More than thirty years have passed since America built any new nuclear reactors. Now, that’s all about to change.
Mindful of the growing importance of nuclear energy to a sustainable clean energy future, the Obama Administration provided a $6.5 billion loan to Southern Company for the build out of the Vogtle nuclear plan in Georgia. While the agreement ultimately called for an $8.3 billion loan, a $1.8 billion guarantee was for the project’s co-owner, Oglethorpe Power and Municipal Electric Authority of Georgia. Southern Company is the project’s largest stakeholder, owning 45.7% of the Vogtle expansion project.
Two new nuclear reactors are currently under construction at the Vogtle plant, and the partner utilities expect to activate the first by late-2017, with the other scheduled to come online one year later.
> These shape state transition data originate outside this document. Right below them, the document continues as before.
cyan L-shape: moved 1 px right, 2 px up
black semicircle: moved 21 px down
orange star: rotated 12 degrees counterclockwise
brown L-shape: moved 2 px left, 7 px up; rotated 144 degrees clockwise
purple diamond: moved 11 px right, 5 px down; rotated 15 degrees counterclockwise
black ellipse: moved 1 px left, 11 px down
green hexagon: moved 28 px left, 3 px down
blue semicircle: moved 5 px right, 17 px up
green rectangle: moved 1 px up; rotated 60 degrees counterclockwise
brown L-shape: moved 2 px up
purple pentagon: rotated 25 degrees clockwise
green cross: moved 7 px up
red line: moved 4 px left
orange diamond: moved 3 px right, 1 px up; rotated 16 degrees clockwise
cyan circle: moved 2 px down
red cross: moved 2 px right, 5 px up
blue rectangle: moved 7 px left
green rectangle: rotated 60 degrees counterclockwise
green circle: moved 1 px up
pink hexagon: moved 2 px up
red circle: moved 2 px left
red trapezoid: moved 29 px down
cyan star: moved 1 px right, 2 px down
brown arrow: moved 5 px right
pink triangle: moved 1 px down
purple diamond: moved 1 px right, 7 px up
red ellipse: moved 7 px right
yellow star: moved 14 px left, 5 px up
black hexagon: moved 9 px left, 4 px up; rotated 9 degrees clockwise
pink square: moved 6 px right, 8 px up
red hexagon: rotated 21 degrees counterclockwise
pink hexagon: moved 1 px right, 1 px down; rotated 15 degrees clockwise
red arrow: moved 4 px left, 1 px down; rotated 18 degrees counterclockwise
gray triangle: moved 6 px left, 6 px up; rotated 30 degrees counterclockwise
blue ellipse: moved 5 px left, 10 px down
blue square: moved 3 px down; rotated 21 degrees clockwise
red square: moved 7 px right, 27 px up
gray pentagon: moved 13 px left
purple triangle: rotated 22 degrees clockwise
Now that construction is underway, Georgia Power, the Southern Company subsidiary that owns Plant Vogtle, reports that the project is on schedule and within budget. In total, the build out of the new reactors will cost $14 billion, with $6.1 of that coming from Georgia Power.
Although the plant additions were originally one-year behind schedule, construction crews have been able to keep pace with the revised schedule and Georgia Power administrators have reduced the overall financing costs of construction by $91 million.
In all, ratepayers will now face a two to four percent decrease in costs for the construction of the plant, not to mention that with construction comes new job opportunities at the reactor site.
“It was a good value when it was certified,” said Buzz Miller, Georgia Power’s Executive Vice President for Nuclear Development. “It’s a better value now.”
In addition to the loan guarantees announced by the Obama Administration on February 20, Southern Company has earned federal tax credits for hitting timeliness benchmarks for Plant Vogtle’s expansion construction. In the end, consumers now receive the benefit of clean energy technology at a much lower rate than was previously anticipated.